### GIVEN TEXT ###
By Kylee Peña, Chris Clark, and Mike Whipple
I — Kylee — have two photos from my parents’ wedding. Just two. This year they celebrated 40 years of marriage, so both photos were shot on film. Both capture a joy and awkwardness that come with young weddings. They’re fresh and full of life, candid captures from another era.
One of the photos is a Polaroid Instant Camera shot. It’s the only copy of the photo. The colors are beginning to fade, and the image itself is only three or four inches across.
The other was shot on a 35mm camera. My mom and dad stand next to their best man and maid of honor, but the details are lost because the exposure is far too dark. And the negative was lost long ago too.
These are two photos that are important to my history, but I’ll probably never be able to make them any better. One was shot on a lost format, the color and contrast embedded into a single original copy as it was shot. The other could be cleaned up and blown up significantly with modern technology — if only the negative had been handled with care.
Everyone has images that are precious to them: that miraculous video of your dog doing that trick he does. The shot of your grandparents on their final anniversary together. Your own wedding, in which you invested thousands of your own savings. Imagine if you couldn’t play the video anymore, or if your grandparents’ portrait got blurry, or if your skin and wedding dress had a green hue on it.
### COLLECTED MATERIAL ###
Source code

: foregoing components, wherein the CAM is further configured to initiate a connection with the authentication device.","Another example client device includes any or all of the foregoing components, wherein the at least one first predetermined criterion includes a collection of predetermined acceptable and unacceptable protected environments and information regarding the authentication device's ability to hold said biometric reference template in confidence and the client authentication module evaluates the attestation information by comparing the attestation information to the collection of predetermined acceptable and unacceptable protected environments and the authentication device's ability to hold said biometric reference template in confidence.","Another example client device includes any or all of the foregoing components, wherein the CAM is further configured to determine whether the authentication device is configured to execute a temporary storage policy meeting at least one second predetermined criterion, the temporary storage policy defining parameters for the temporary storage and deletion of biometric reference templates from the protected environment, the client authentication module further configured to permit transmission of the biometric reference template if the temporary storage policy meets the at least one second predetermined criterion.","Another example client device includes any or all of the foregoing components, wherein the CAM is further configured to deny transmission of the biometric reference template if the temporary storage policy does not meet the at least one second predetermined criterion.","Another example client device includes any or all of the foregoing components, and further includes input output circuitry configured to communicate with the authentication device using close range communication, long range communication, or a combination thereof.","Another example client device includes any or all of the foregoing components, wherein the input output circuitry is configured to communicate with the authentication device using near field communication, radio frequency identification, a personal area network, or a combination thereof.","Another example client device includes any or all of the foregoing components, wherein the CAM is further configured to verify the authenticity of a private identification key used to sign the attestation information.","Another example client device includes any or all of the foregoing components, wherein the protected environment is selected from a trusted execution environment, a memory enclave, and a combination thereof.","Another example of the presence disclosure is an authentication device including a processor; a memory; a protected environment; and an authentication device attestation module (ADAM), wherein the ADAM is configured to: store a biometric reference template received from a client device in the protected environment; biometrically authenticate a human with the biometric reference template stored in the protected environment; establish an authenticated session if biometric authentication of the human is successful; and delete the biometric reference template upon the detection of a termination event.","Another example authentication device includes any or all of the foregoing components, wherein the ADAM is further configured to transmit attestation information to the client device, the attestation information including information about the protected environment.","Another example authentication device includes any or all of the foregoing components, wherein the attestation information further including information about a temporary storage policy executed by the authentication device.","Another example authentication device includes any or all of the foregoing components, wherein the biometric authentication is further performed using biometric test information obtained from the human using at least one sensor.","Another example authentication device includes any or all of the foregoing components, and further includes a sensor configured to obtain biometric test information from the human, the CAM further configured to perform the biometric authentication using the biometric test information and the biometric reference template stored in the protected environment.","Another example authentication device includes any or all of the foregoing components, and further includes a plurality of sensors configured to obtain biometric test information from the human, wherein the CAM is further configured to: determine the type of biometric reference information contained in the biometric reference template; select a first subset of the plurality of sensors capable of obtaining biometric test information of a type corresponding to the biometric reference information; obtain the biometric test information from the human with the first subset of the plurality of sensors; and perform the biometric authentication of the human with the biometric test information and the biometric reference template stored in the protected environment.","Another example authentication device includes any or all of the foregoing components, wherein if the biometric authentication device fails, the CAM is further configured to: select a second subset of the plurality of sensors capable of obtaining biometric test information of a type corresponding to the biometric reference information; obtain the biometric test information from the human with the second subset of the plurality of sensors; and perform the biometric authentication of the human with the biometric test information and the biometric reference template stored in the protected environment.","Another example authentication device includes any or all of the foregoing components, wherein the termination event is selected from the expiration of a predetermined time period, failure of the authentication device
###
QUESTIONS TO ANSWER:
[1] In the text about the wedding photos, how many years of marriage did the parents celebrate this year?
[2] Extend the text about the wedding photos, starting after its final sentence.
The lines play no part in this work.

ANSWERS BY TASK:
[1] They celebrated 40 years of marriage.

[2]
On a movie or television show, this type of thing happens all the time to the director or cinematographer. They have worked their entire lives to get to the point of capturing that picture, and capturing it correctly. And then later it looks bad and wrong — 24 times a second.
By reaching beyond film and television art and into the realms of history and science, we’ve been working on solving this issue for Netflix projects. The future of our industry always has unknowns thanks in large part to rapidly accelerating innovations in technology. However, we can use what we do know from a hundred years of filmmaking, and the study of human perception, to best preserve content as new technology emerges which allows us to make the experience of viewing it even better. Preserving creative intent while preserving these important images is the goal.
With some attention and care spent up front on building and testing a color managed workflow, a show can look as expected at every point in the process, and archival assets can be created that increase the longevity of a show far into the future and protect it for remastering. The assets we require at Netflix — the NAM, GAM, and VDM — might be digital files that make their way to the cloud via our Content Hub, but the concepts are rooted in history and science.
What’s in a NAM, GAM or VDM?
Anyone who has delivered to (or been interested in delivering to) Netflix is familiar with these terms: non-graded archival master (NAM), graded archival master (GAM), and video display master (VDM). Other studios or facilities may have similar assets or similar names, and these are ours. Generally speaking, each delivery to Netflix will include these archival assets.
A non-graded archival master (NAM) is a complete copy of the ungraded, yet fully conformed, final locked picture including VFX, rendered in the original working color space such as ACES or the original camera log space, with no output or display transform rendered in or applied.
A graded archival master (GAM) adds in the final color grading decisions to the fully conformed final locked picture, and is also rendered in the original working color space such as ACES or the original camera log space — again, with no output or display transform rendered in or applied.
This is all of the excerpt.